Some other people think that threads are supposed to be useful for users
in the sense that they enable these to utilize processing resources such
as multiple processors and/or multiple cores which might be available to
them. This implies that 'a thread' runs code which looks pretty much
like that of a single-threaded in processes wrt to
'multi-tasking'. In order to keep scheduling overhead down, there will
be relatively few threads (somewhat more than available 'processing
things') but they're both supposed to execute in parallell and to work
with 'shared global resources'. This means synchronization is needed and
the kernel scheduler has to deal with them because the kernel is the
privileged piece of coding managing the actual hardware and thus, the
only software capable of doing things like assigned threads to available
processors for execution. Further, this is supposed to work in an
environment shared with other application which also seek to use the
available resources and which don't have been written to cooperate,
hence, preemption is necessary. The most natural choice for this is 1:1
threading where each 'application thread' corresponds with a 'kernel
scheduled entity' of some sort.

Trying to satisfy both groups of people leads to M:N threading which
really just combines the disadvantages of both models without providing
the advantages of either. It ends up as expensive way to screw everyone
alike but only in practice, not in theory.
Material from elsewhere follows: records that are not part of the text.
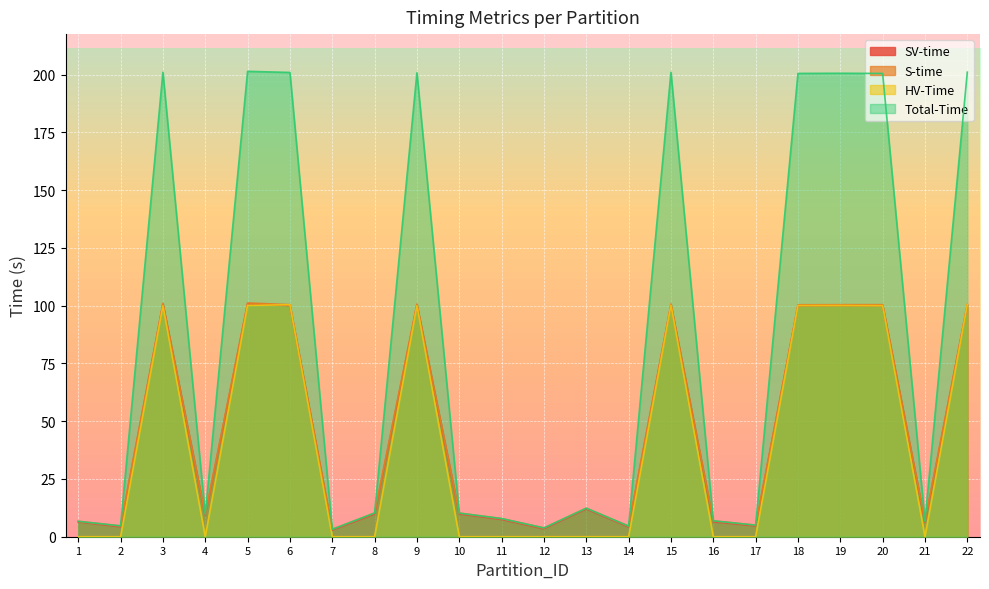

What is the value of the SV-time point at the 9th from the left?

100.3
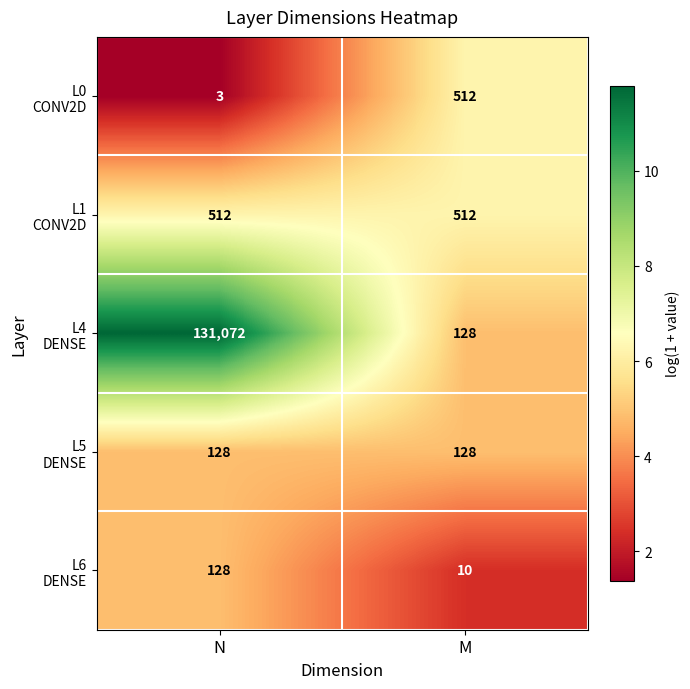

What is the spread (max minus min) of values at M?

502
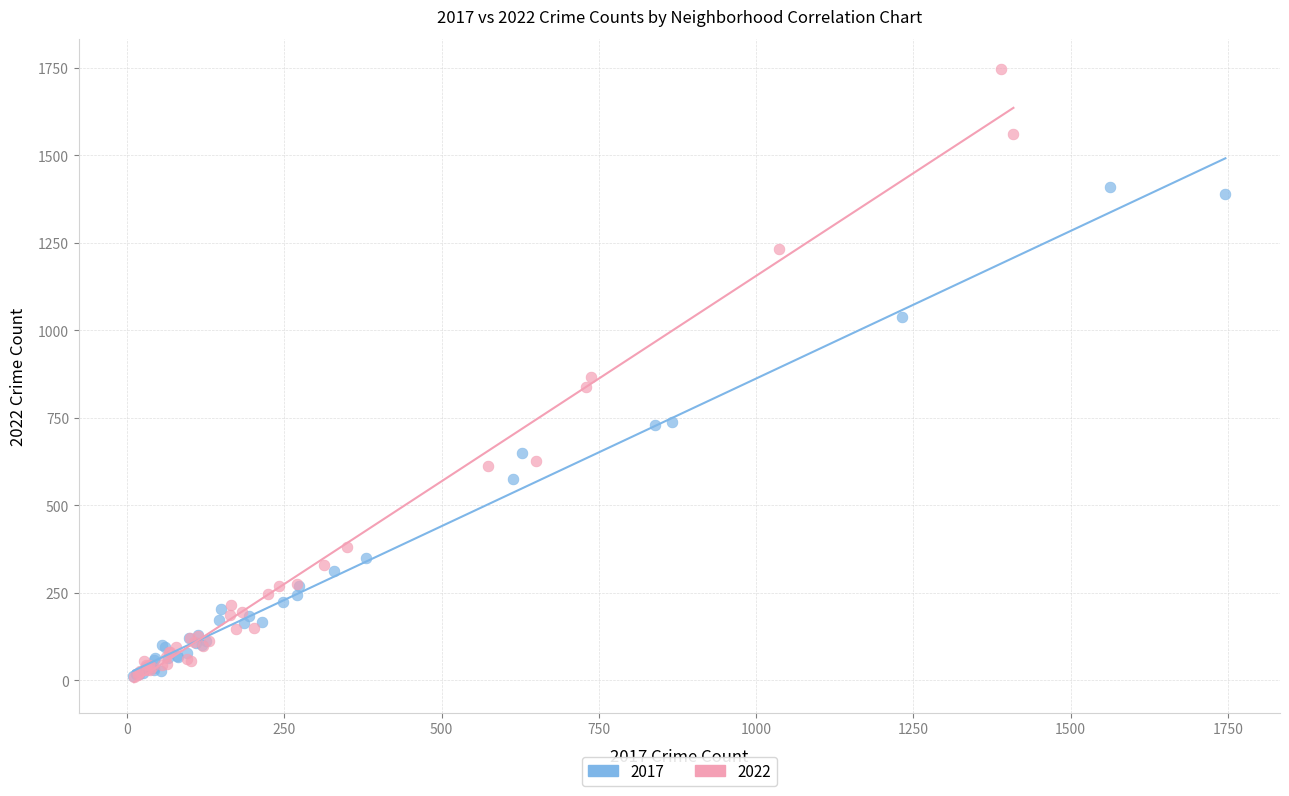

Which series contains the highest Y value?

2022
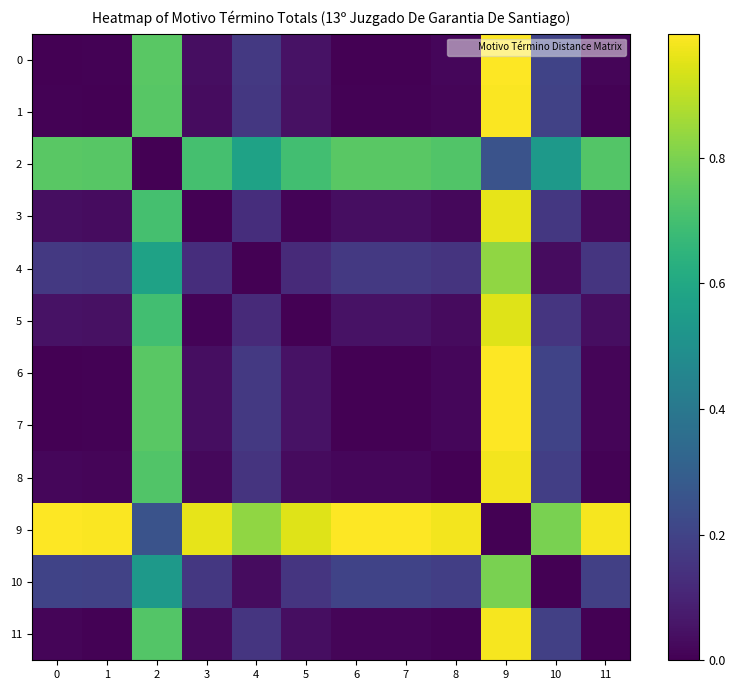

How many categories are shown in the chart?

12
I was planning to illustrate this using the pre-Solaris 8/9 'threading
workarounds' as example but this text is too long already ...

[Kaz Kylheku]

["Followup-To:" header set to comp.unix.programmer.]

The issue is that when a copy is made of a multithreaded process by fork,
it's as if the child is in a parallel universe where all the threads except
for the forking one have suddenly disappeared dead in their tracks.

So for instance, what if one of the threads in the parent was in the middle of
calling malloc, and some pointers in the malloc data structure are in a bad
state? The child inherits them that way.

You can write MT programs that handle fork and keep going.

In the global initialization routine of each module, have it register fork
handlers with pthread_atfork. Have every module do some correct thing when a
fork is going on. The pre-fork handler can ensure that threads are are
"parked" in some quiescent state, where they are known not to be updating
anything that will result in a trashed copy. The post-fork handler in the
parent can then clear the emergency so that things continue chugging along.
The post-fork handler in the child can do something similar, keeping in
mind that there are no threads there.

It's a lot of responsibility, possibly complex coding and ... good luck
getting third-party components to cooperate.